Segment Start: Records for processing

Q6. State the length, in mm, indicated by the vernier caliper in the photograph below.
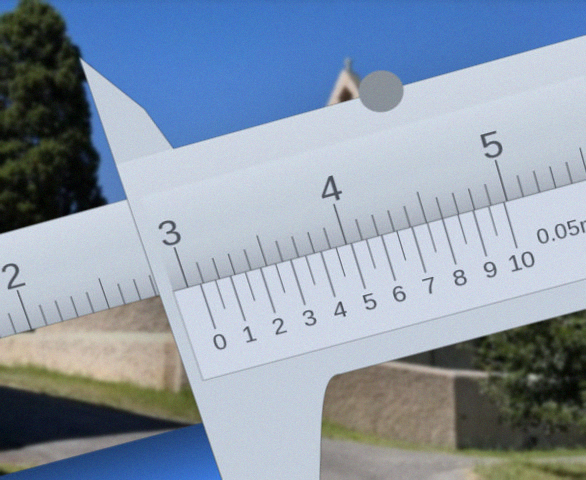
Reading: 30.8 mm
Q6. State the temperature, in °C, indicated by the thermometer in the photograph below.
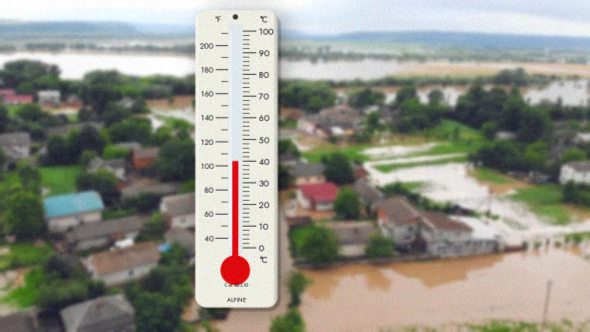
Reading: 40 °C
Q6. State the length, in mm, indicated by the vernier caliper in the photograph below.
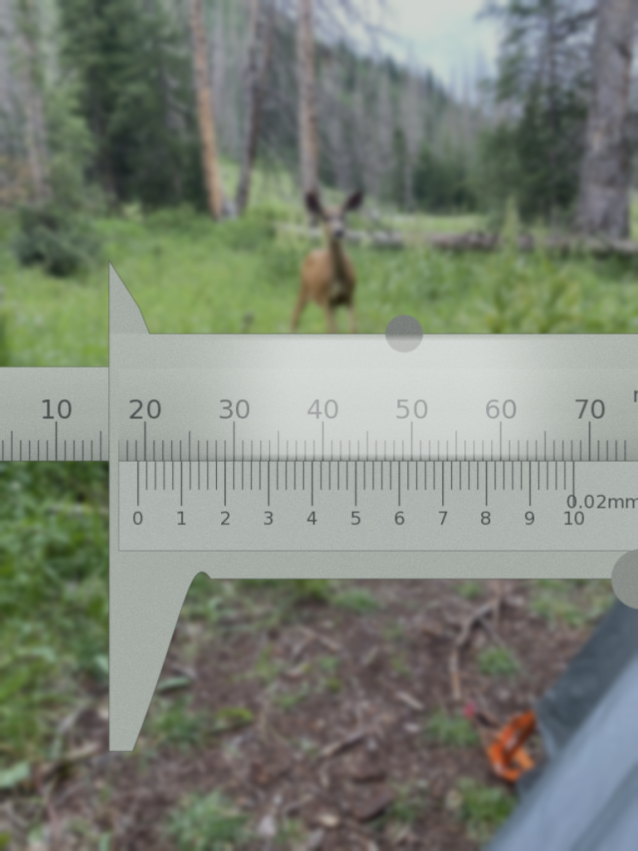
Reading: 19.2 mm
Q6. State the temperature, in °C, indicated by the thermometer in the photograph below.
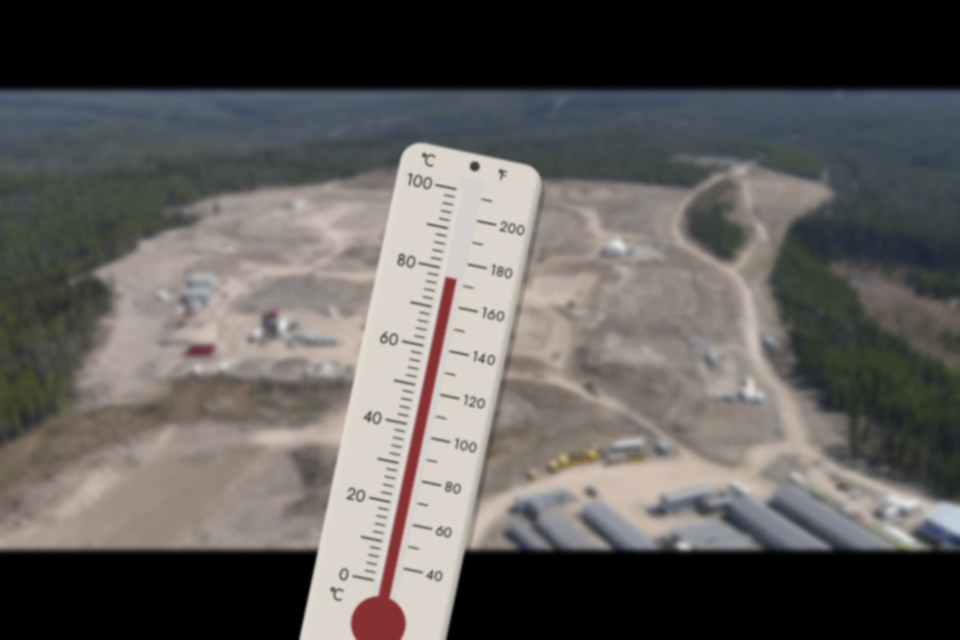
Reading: 78 °C
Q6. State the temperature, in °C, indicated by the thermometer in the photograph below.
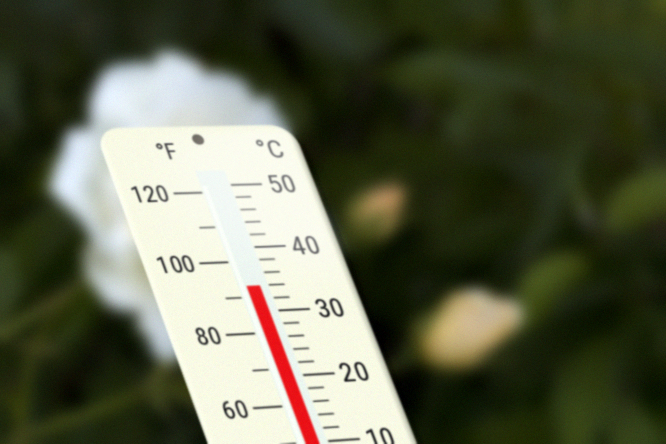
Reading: 34 °C
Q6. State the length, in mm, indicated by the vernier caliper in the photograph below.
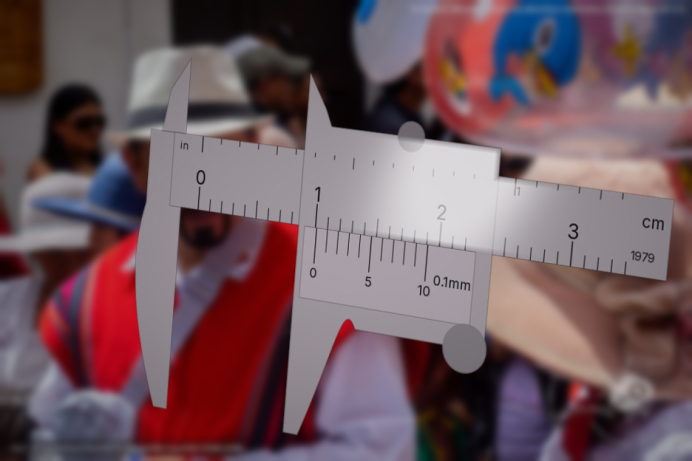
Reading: 10.1 mm
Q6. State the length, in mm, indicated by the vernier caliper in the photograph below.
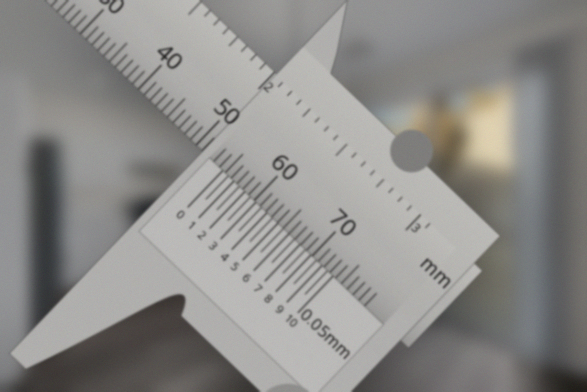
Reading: 54.6 mm
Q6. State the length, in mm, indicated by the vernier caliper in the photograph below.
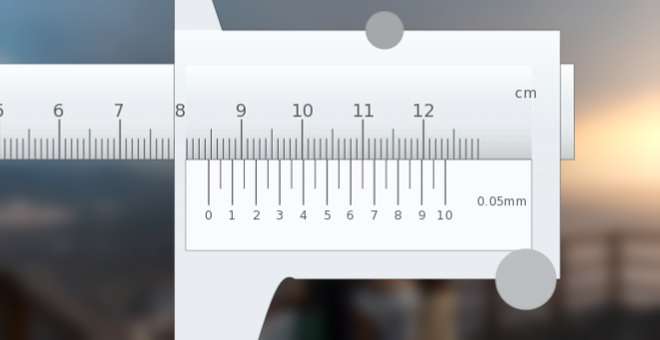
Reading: 84.6 mm
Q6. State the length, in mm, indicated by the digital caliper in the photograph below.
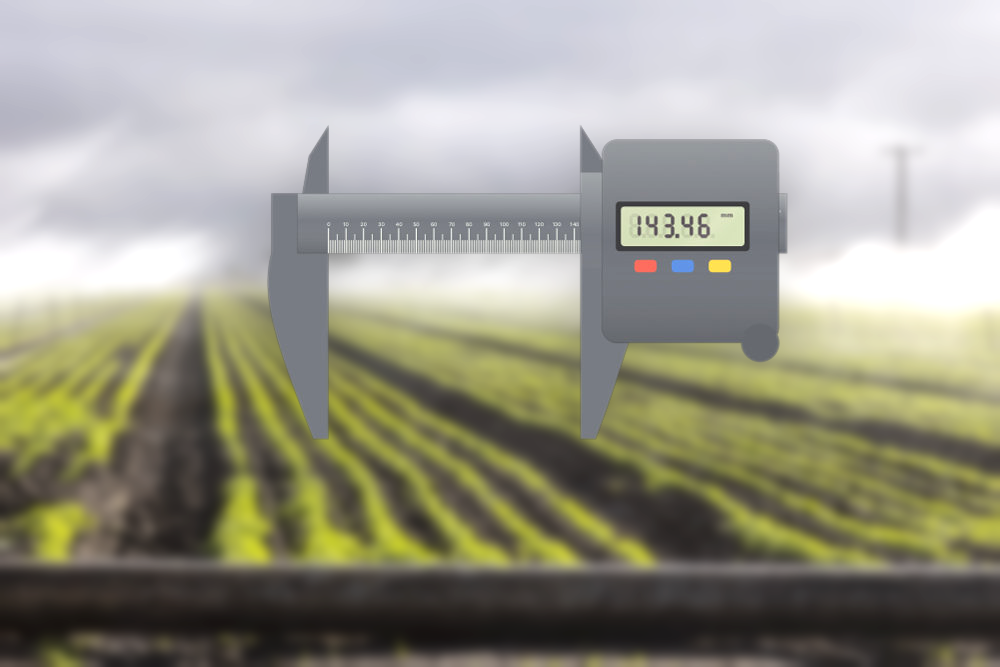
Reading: 143.46 mm
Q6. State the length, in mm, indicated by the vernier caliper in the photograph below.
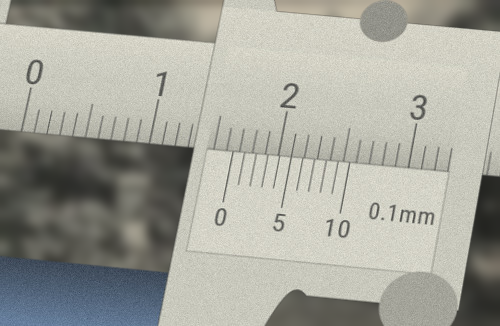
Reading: 16.5 mm
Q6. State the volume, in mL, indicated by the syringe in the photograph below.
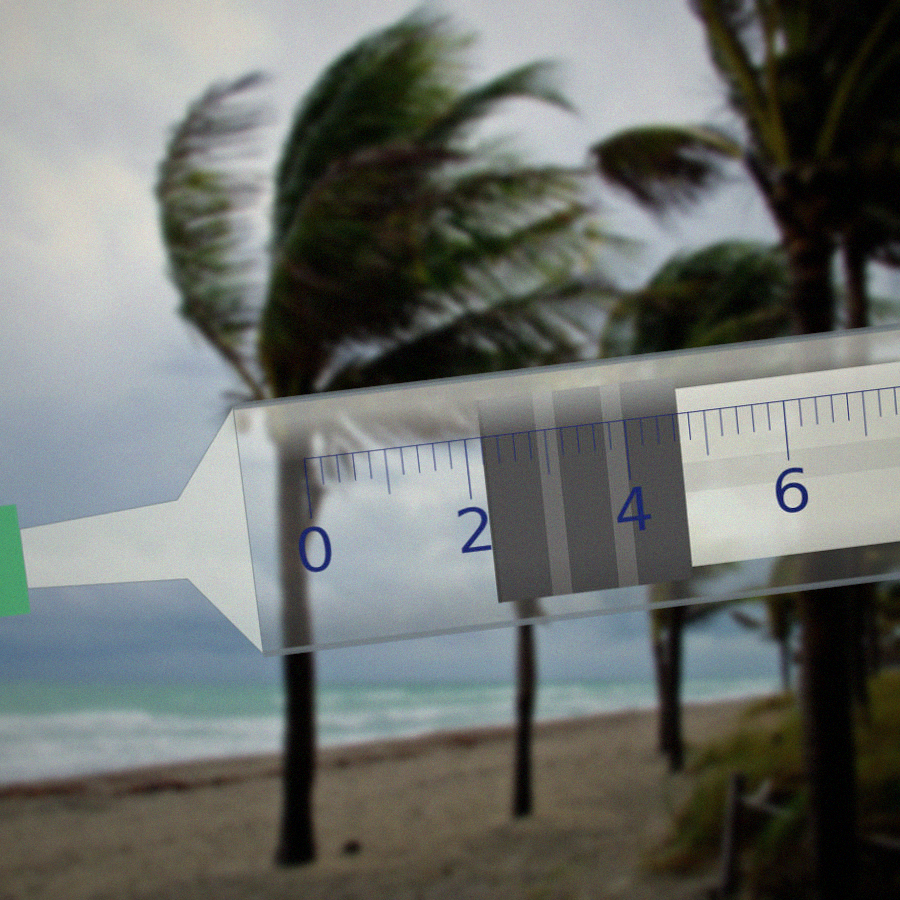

Segment End: Records for processing

Task brief
Convert the records above into a JSON list of strings, one per line, beginning at the line that contains "Q6. State the length, in mm, indicated by the digital" and continuing through the end of the records. Omit blank lines and leave the pictures out.

Answer to this task
[
  "Q6. State the length, in mm, indicated by the digital caliper in the photograph below.",
  "Reading: 143.46 mm",
  "Q6. State the length, in mm, indicated by the vernier caliper in the photograph below.",
  "Reading: 16.5 mm",
  "Q6. State the volume, in mL, indicated by the syringe in the photograph below."
]